-- Work task 1 --
For each statement about the sorghum hybrid summary, answer yes or no and quote the words that decide it: (a) the hybrid was produced between grain sorghum and one of the wild species; (b) the paper was published on 5/26/2005; (c) the wild relatives had been successfully crossed with cultivated sorghum before this study.
-- Work task 2 --
Write what comes next in the sorghum hybrid summary, starting after its final sentence.

-- Excerpted passage --

-- Opening Marker --

|PRICE, H - TEXAS A&M UNIVERSITY
|HODNETT, G - TEXAS A&M UNIVERSITY
|DILLON, S - QUEENSLAND DEPT OF PRIMAR
|ROONEY, W - TEXAS A&M UNIVERSITY
Submitted to: Australian Journal of Botany
Publication Type: Peer Reviewed Journal
Publication Acceptance Date: 5/26/2005
Publication Date: 9/30/2005
Citation: Price, H.J., Hodnett, G.L., Burson, B.L., Dillon, S.L., Rooney, W.L. 2005. A Sorghum bicolor x S. macrospermum hybrid recovered by embryo rescue and culture. Australian Journal of Botany. 53:579-582.
Interpretive Summary: Cultivated sorghum has some grassy wild relatives that are of interest to both sorghum and grass breeders. The reason for the interest in these wild relatives is that some of them are not attacked by insects and diseases that frequently attack sorghum and reduce grain yields. Most of these wild relatives are grassy forage plants and there is also interest in using them to develop better forage sorghums. However, to develop sorghum with more insect and disease resistance or an improved forage type, these wild relatives will have to be crossed with cultivated sorghum to produce hybrids. Unfortunately, no one has been able to successfully cross the wild relatives with cultivated sorghum. In this study we were able to produce and recover a hybrid between grain sorghum and one of the wild species. This is the first time a hybrid of this type has been produced. This paper describes the new hybrid and compares it to both of its parents. This hybrid is the first step in using the grassy wild sorghum species in the potential improvement of cultivated sorghum.

-- Closing Marker --

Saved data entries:
-- Opening Marker --

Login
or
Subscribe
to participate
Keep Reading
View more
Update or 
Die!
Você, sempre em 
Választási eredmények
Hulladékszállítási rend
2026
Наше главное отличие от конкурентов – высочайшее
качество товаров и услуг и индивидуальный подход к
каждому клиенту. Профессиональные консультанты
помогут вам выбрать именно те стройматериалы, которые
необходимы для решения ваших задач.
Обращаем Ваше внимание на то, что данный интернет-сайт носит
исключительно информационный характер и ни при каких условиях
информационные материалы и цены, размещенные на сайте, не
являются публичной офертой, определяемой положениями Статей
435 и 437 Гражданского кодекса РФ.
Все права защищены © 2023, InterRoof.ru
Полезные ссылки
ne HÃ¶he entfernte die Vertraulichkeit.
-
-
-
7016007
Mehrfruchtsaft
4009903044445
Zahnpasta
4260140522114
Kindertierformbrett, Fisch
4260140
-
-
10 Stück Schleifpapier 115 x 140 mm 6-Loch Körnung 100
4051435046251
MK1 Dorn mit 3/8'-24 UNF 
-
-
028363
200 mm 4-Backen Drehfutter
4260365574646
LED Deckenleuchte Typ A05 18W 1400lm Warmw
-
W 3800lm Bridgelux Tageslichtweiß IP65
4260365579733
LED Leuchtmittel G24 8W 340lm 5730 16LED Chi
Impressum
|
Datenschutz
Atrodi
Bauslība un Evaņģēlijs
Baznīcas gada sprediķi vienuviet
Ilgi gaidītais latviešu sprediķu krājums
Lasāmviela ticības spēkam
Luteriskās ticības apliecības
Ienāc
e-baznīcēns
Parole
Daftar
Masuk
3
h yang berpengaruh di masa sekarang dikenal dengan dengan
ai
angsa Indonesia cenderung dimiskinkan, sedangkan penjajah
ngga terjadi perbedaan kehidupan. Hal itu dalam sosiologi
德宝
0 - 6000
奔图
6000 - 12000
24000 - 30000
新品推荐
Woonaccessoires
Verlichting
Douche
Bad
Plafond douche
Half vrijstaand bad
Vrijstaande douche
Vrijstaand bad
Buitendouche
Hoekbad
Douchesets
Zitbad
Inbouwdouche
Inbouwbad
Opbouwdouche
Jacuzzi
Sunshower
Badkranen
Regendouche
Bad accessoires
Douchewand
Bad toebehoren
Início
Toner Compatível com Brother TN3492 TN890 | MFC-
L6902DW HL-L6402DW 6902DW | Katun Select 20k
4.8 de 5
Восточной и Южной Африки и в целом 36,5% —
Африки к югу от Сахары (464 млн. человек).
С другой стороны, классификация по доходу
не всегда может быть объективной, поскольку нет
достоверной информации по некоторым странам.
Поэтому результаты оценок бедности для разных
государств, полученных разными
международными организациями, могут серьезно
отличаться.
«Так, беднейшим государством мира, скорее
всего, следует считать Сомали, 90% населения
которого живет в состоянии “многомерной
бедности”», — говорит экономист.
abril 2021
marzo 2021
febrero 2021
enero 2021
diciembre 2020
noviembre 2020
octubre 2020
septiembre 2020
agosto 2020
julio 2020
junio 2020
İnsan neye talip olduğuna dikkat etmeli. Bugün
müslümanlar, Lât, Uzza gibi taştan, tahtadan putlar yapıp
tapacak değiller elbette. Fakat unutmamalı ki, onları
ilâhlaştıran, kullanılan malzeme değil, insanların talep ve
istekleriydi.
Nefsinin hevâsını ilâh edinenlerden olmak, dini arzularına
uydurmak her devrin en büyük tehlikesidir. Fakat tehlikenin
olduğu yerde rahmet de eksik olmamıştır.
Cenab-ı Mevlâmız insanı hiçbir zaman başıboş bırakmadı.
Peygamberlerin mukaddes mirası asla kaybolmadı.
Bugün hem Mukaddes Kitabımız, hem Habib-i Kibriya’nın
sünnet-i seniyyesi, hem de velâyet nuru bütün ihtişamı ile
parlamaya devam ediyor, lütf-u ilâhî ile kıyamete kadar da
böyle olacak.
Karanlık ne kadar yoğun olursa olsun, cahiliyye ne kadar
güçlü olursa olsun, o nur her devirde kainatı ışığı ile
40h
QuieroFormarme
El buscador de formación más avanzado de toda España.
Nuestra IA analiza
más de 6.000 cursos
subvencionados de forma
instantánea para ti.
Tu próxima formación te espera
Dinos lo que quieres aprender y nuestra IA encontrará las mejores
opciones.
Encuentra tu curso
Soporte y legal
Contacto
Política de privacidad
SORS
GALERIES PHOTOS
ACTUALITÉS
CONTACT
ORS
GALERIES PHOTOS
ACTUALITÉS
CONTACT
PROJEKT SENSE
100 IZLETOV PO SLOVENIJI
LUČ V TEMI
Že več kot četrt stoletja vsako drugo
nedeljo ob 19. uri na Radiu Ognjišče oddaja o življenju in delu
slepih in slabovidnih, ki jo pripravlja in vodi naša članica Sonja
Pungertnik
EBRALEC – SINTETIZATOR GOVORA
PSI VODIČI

-- Closing Marker --

-- Expected output 1 --
(a) Yes: "we were able to produce and recover a hybrid between grain sorghum and one of the wild species."
(b) No: "Publication Date: 9/30/2005"
(c) No: "Unfortunately, no one has been able to successfully cross the wild relatives with cultivated sorghum."

-- Expected output 2 --
Technical Abstract: While exotic germplasm is extensively used in sorghum improvement programs, Sorghum species classified in sections other than Eu-sorghum have not been utilized as germplasm because of strong reproductive barriers involving pollen-pistil incompatibilities. Sorghum macrospermum is of particular interest to sorghum breeders because of its close phylogenetic relationship and cytogenetic similarities to S. bicolor and its resistance to important sorghum pests and pathogens such as sorghum midge and sorghum downy mildew. A vegatatively vigorous interspecific hybrid was obtained from a cross between a cytoplasmic male-sterile S. bicolor plant and S. macrospermum by using embryo rescue and in vitro culture techniques. The hybrid was morphologically intermediate to S. bicolor and S. microspermum in leaf width, leaf pubescence, plant height, inflorescence morphology, chromosome number, and nuclear DNA content. It was male-sterile like its ATx623 female parent. The hybrid produced no offspring when used as the female parent in a backcross with S. bicolor. This is the first confirmed hybrid between S. bicolor and S. macrospermum, and to our knowledge it is the first reported hybrid between S. bicolor and any Sorghum species outside the Eu-sorghum section.